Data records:
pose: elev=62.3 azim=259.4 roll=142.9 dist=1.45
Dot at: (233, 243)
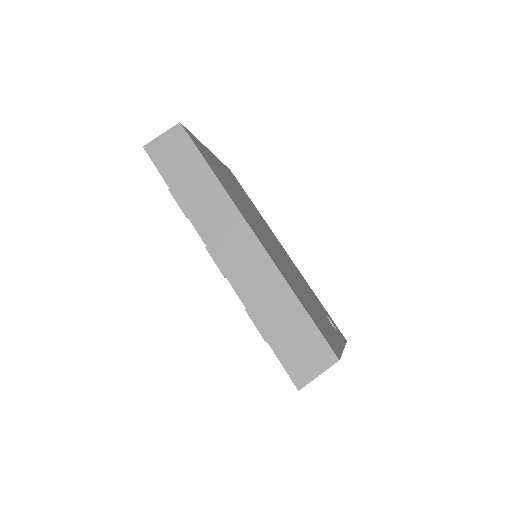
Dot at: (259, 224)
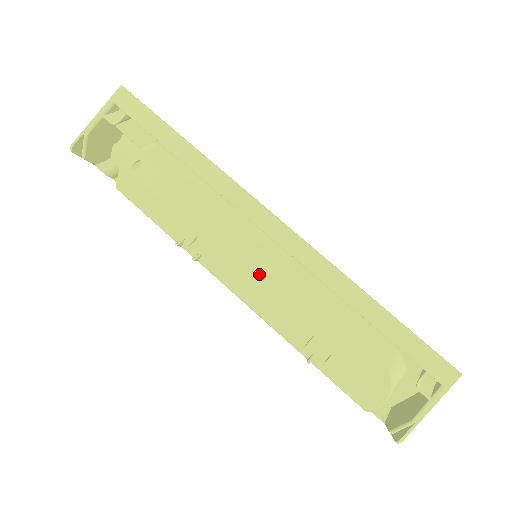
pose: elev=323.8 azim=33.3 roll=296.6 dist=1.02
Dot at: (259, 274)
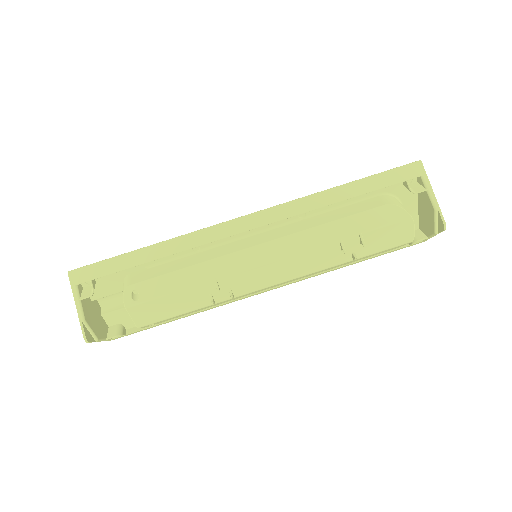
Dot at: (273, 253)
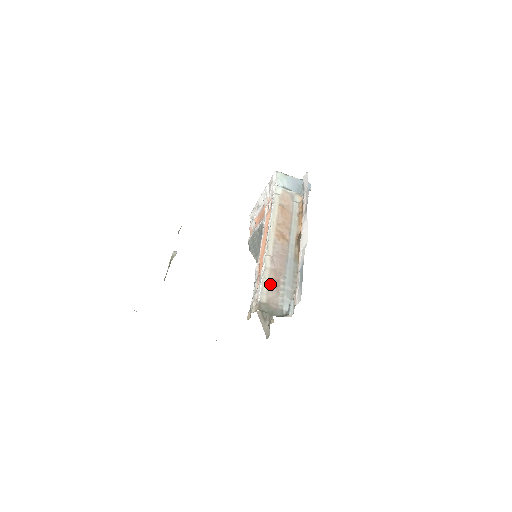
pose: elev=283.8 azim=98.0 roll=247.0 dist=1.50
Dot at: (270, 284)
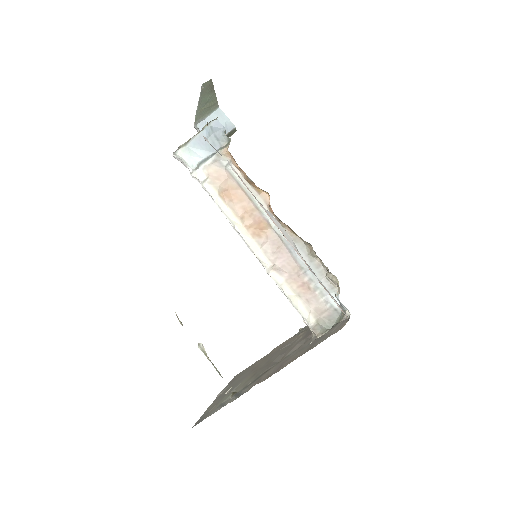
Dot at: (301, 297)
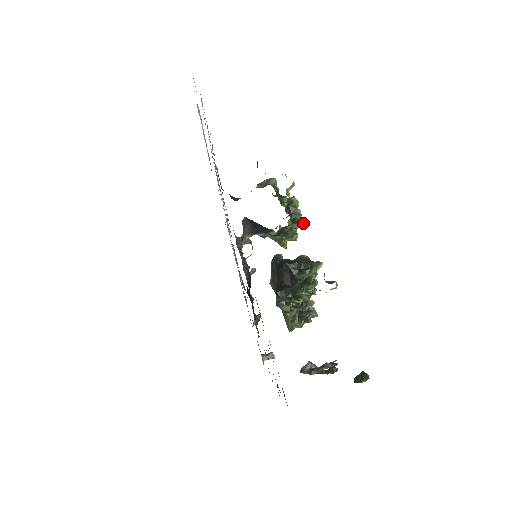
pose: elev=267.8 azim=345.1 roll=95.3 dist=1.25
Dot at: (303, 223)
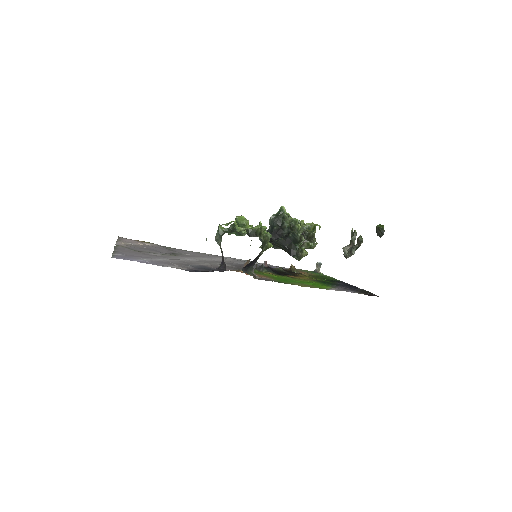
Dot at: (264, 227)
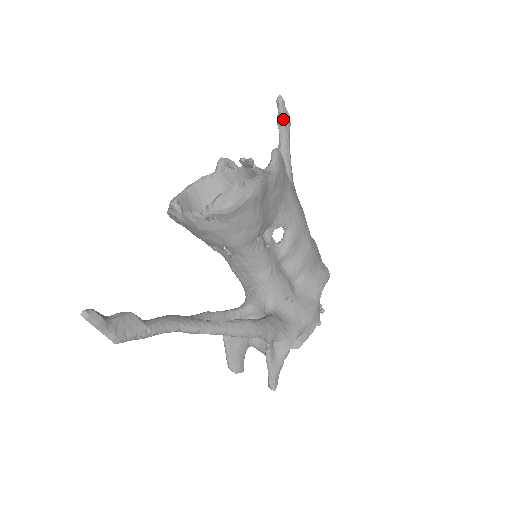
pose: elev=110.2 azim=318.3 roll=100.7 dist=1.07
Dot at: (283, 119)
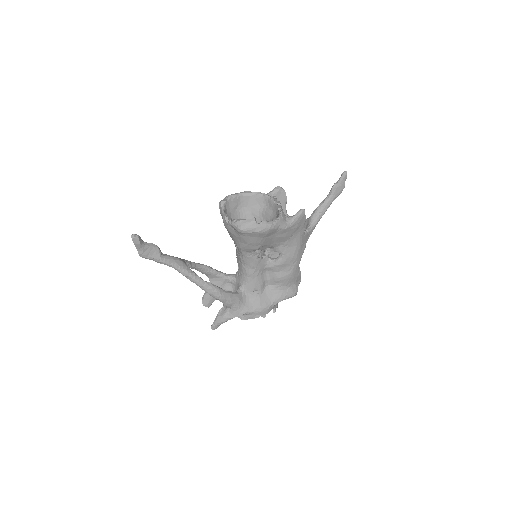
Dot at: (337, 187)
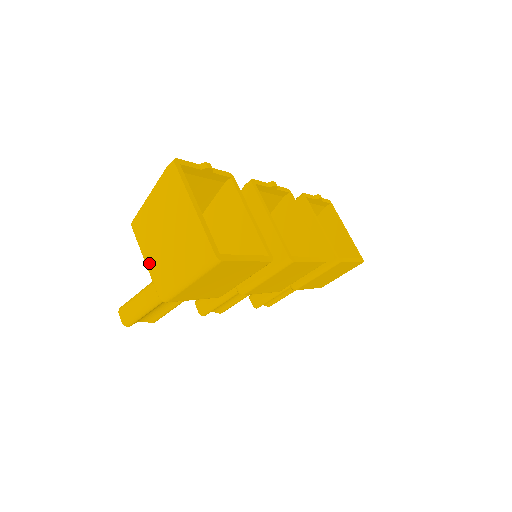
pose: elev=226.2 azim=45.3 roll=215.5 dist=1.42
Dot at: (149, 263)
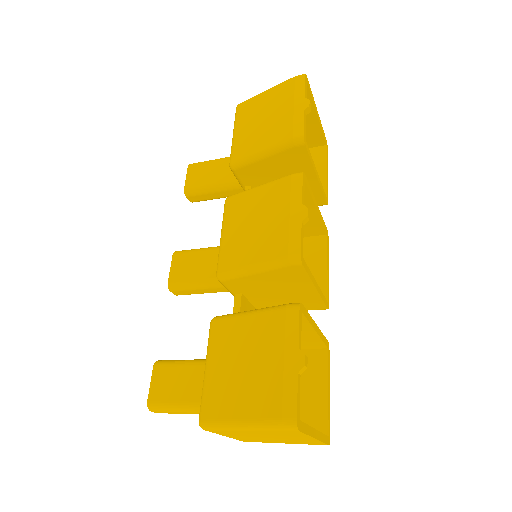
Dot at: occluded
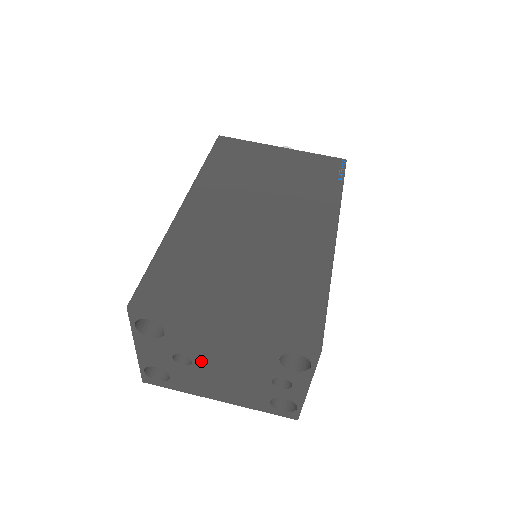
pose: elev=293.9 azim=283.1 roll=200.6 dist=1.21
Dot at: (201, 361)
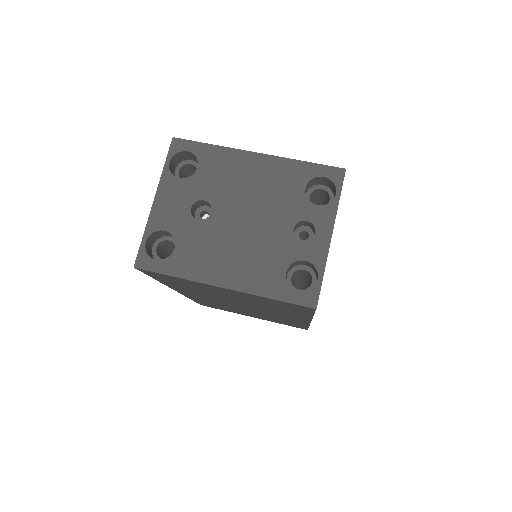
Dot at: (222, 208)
...
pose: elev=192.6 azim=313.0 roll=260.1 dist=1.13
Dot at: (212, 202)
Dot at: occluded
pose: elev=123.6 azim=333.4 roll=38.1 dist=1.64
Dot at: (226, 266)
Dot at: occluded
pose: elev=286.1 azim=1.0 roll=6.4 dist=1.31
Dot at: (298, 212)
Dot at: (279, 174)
...
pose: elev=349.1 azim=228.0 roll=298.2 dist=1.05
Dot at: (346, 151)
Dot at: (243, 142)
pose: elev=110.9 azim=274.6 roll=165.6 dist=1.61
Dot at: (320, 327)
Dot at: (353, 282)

Problem description:
Rewrite the rows starting with the line with "pose: elev=62.3 azim=259.4" and going on through the line with "Dot at: (301, 297)", requests included, and scale each answer's dot coordinates by 1.5, rounding to whole numbers with halves going up. Keep the pictures out of your answer.

Task response:
pose: elev=62.3 azim=259.4 roll=142.9 dist=1.45
Dot at: (233, 243)
Dot at: (389, 336)
pose: elev=323.8 azim=33.3 roll=296.6 dist=1.02
Dot at: (259, 274)
Dot at: (410, 380)
pose: elev=283.8 azim=98.0 roll=247.0 dist=1.50
Dot at: (270, 284)
Dot at: (452, 446)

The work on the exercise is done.